BREXIT MEANS ????
Brexit means Brexit, says Theresa May.
But can she explain it? She just cannot say.
Will there be a soft landing or will it be hard?
Are immigrants welcome, or should they be barred?
The City of London is big in finance
But cities in Europe will jump at the chance
To undermine Britain’s preeminent role
For managing money’s a lucrative goal.
The Empire is gone, it can’t give them a lift
And now from the E.U. they’re coming adrift
Their past is impressive, there’s much to recall.
But ten years from now, will they matter at all?
Is Brexit heading for a “hard landing” – a clean break from Europe – or a more limited “soft landing”).We won’t know the answer for months or even years. Still, the very notion makes it vulnerable to Salon’s headline: “Behold, Brexit: The Greatest Political Satire of All Time.” A prime target of the article is former London mayor, Boris Johnson, “who elected to lead the campaign for Britain to leave the EU only because he thought he’d lose, albeit close enough to a win that he thought he could challenge Cameron for the PM role” (denied him because he was betrayed by his closest Brexit ally.)
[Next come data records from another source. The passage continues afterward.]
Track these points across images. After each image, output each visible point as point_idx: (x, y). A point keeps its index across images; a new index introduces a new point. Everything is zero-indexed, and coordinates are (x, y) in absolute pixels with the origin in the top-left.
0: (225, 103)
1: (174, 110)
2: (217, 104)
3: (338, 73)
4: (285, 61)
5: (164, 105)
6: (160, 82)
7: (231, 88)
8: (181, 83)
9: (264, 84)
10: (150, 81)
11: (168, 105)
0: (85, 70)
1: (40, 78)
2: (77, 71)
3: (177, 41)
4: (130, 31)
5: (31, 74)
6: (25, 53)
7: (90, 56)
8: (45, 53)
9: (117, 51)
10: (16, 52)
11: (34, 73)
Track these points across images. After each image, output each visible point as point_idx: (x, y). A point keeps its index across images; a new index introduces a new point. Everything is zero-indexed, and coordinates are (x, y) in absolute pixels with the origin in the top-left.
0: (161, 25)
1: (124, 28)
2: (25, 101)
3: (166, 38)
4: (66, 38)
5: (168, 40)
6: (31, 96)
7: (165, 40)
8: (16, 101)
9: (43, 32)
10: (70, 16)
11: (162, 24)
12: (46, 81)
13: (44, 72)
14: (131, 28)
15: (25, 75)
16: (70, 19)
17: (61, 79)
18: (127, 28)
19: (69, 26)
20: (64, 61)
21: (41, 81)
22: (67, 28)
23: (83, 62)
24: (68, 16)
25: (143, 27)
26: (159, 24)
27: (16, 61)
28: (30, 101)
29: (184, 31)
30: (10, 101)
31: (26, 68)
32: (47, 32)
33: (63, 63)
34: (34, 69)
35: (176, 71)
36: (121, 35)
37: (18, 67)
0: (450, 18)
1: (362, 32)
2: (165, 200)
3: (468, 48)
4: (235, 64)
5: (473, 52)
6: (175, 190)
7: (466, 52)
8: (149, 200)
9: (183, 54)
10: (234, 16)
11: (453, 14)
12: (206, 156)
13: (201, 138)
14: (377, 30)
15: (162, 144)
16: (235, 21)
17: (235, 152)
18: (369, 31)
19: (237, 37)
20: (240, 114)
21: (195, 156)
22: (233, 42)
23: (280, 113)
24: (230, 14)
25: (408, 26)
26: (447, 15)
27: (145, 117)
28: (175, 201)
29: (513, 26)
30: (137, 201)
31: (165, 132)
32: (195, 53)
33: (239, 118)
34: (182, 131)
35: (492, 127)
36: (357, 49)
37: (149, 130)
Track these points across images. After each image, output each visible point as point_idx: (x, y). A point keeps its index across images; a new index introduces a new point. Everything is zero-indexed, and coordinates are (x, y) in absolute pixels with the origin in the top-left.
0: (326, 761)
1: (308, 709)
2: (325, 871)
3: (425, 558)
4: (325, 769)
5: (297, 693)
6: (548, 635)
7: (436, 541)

Now Johnson is Foreign Secretary, one of the several charged with negotiating Brexit. So Guardian cartoonist Steve Bell portrays Johnson, prime minister May, and the rest of the negotiating team in the trenches haplessly going over the top, grunting in fury, in “The Fog of Brexit.” Another Bell cartoon draws on toilet humor: Two Brexit proponents, in side –by- side toilets, under the heading: “Britons, the Choice Is Yours (Not)…Hard Brexit or Soft, Strong and Surprisingly Long Brexit.” And cartoonist Shovel, under the heading “Britain Takes Back Control”, has a supplicant on his knees, fearfully pleading a foreign company not to leave saying “Nissan we beg you please stay…we’ll do anything you want. ANYTHING!!”